Sidi Flah : un échange sous le signe d’une conviction partagée

A peine arrivés à Skoura, nous convenons d’une rencontre avec deux professeurs de l’école primaire de Sidi Flah, Messieurs Lachkhem et Nassiri, ayant accueilli trois étudiants de l’UCO d’Arradon en novembre dernier. Monsieur Youssef ELBOUHALI, président de l’association Almostaqbal fait la route avec nous pour y participer. Une grève de deux jours dans l’Education nationale ne permet pas de rencontrer les autres enseignants, le directeur et les enfants.

Après une visite des lieux particulièrement bien entretenus et accueillants, nous faisons le bilan de ce 1er stage. Bilan très positif confirmant, d’une part, la grande motivation des trois étudiants, Anaïs, Alexis et Jérôme, leur qualité d’écoute et leur volonté de progresser, et d’autre part, le professionnalisme des professeurs tuteurs, leur souci d’accompagner et de transmettre. En attendant l’accord du directeur pour poursuivre l’expérience avec de futurs étudiants, nous échangeons sur leurs besoins de matériels pédagogiques. Les manuels d’apprentissage du français fournis par le système scolaire marocain sont très ambitieux et peu adaptés aux scolaires du milieu rural. Ils doivent déjà maîtriser le berbère, l’arabe. Il serait intéressant de découvrir en France des manuels d’apprentissage plus simples et de collecter des albums de jeunesse, des supports audio et /ou visuel. Des échanges épistolaires avec des primaires français seraient aussi un bon moyen de motiver les enfants de nos deux pays et de favoriser les échanges culturels. Au Maroc, une opération « je bouquine », en arabe, devant inciter les jeunes ruraux à lire, a été lancée. Toutes les idées sont donc les bienvenues pour motiver, susciter, donner envie…

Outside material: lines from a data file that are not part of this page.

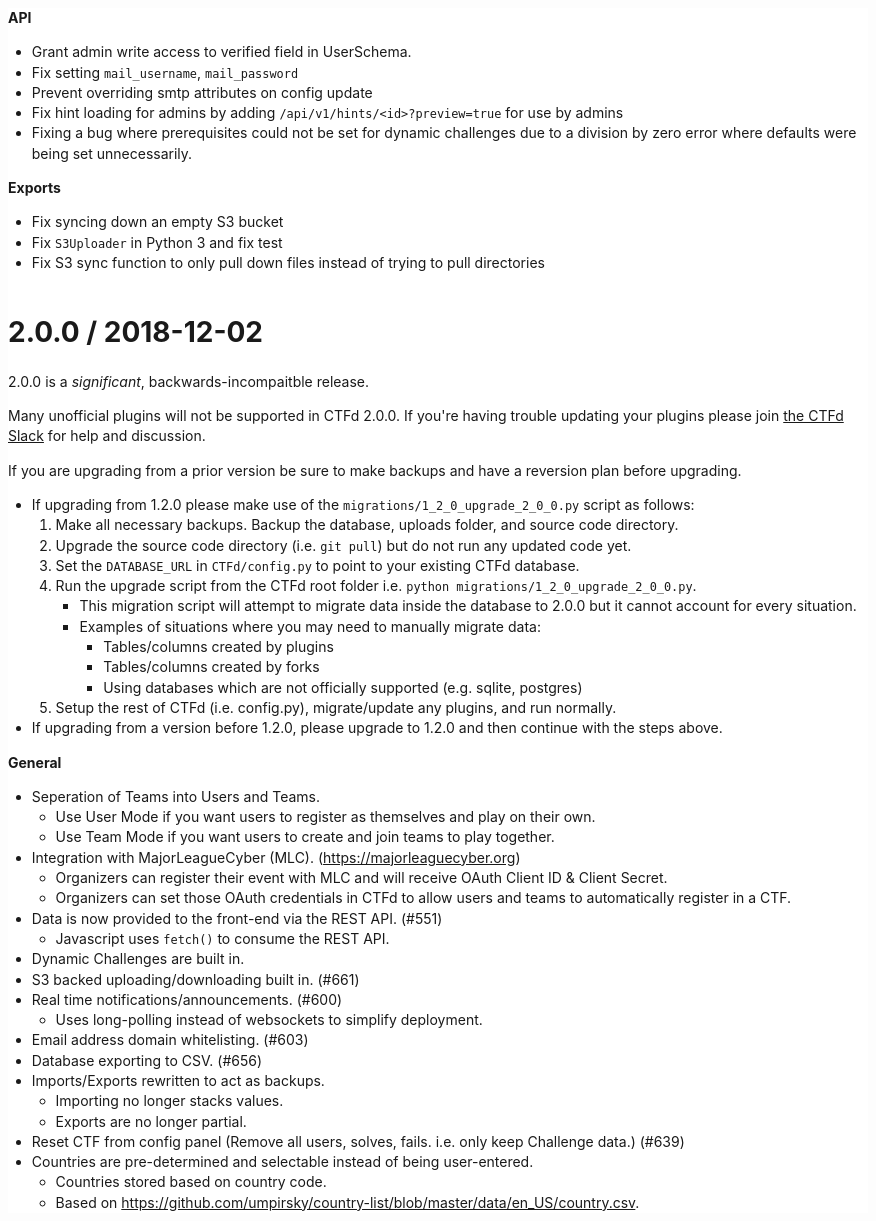 **API**
* Grant admin write access to verified field in UserSchema.
* Fix setting `mail_username`, `mail_password`
* Prevent overriding smtp attributes on config update
* Fix hint loading for admins by adding `/api/v1/hints/<id>?preview=true` for use by admins
* Fixing a bug where prerequisites could not be set for dynamic challenges due to a division by zero error where defaults were being set unnecessarily.

**Exports**
* Fix syncing down an empty S3 bucket
* Fix `S3Uploader` in Python 3 and fix test
* Fix S3 sync function to only pull down files instead of trying to pull directories


2.0.0 / 2018-12-02
==================

2.0.0 is a *significant*, backwards-incompaitble release. 

Many unofficial plugins will not be supported in CTFd 2.0.0. If you're having trouble updating your plugins 
please join [the CTFd Slack](https://slack.ctfd.io/) for help and discussion.

If you are upgrading from a prior version be sure to make backups and have a reversion plan before upgrading.  

* If upgrading from 1.2.0 please make use of the `migrations/1_2_0_upgrade_2_0_0.py` script as follows:
    1. Make all necessary backups. Backup the database, uploads folder, and source code directory.
    2. Upgrade the source code directory (i.e. `git pull`) but do not run any updated code yet. 
    3. Set the `DATABASE_URL` in `CTFd/config.py` to point to your existing CTFd database.
    3. Run the upgrade script from the CTFd root folder i.e. `python migrations/1_2_0_upgrade_2_0_0.py`.
        * This migration script will attempt to migrate data inside the database to 2.0.0 but it cannot account for every situation. 
        * Examples of situations where you may need to manually migrate data:
            * Tables/columns created by plugins
            * Tables/columns created by forks
            * Using databases which are not officially supported (e.g. sqlite, postgres)
    4. Setup the rest of CTFd (i.e. config.py), migrate/update any plugins, and run normally.
* If upgrading from a version before 1.2.0, please upgrade to 1.2.0 and then continue with the steps above. 

**General**

* Seperation of Teams into Users and Teams.
    * Use User Mode if you want users to register as themselves and play on their own.
    * Use Team Mode if you want users to create and join teams to play together.
* Integration with MajorLeagueCyber (MLC). (https://majorleaguecyber.org)
    * Organizers can register their event with MLC and will receive OAuth Client ID & Client Secret.
    * Organizers can set those OAuth credentials in CTFd to allow users and teams to automatically register in a CTF. 
* Data is now provided to the front-end via the REST API. (#551)
    * Javascript uses `fetch()` to consume the REST API.
* Dynamic Challenges are built in. 
* S3 backed uploading/downloading built in. (#661)
* Real time notifications/announcements. (#600)
    * Uses long-polling instead of websockets to simplify deployment.
* Email address domain whitelisting. (#603)
* Database exporting to CSV. (#656)
* Imports/Exports rewritten to act as backups.
    * Importing no longer stacks values.
    * Exports are no longer partial.
* Reset CTF from config panel (Remove all users, solves, fails. i.e. only keep Challenge data.) (#639)
* Countries are pre-determined and selectable instead of being user-entered.
    * Countries stored based on country code.
    * Based on https://github.com/umpirsky/country-list/blob/master/data/en_US/country.csv.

Les proverbes arabes humanistes peints sur les murs de la petite école, la simplicité, l’authenticité et la richesse de notre échange, la conviction partagée de privilégier à tout prix l’aide aux enfants et aux jeunes étudiants stagiaires pour prendre confiance en eux, se construire,  transforment ce moment en une rencontre pédagogique et culturelle unique où seuls les paysages, le thé et les amandes, nous rappellent que nous sommes à Sidi Flah.

Mais depuis une heure, les frontières ont bel et bien disparu.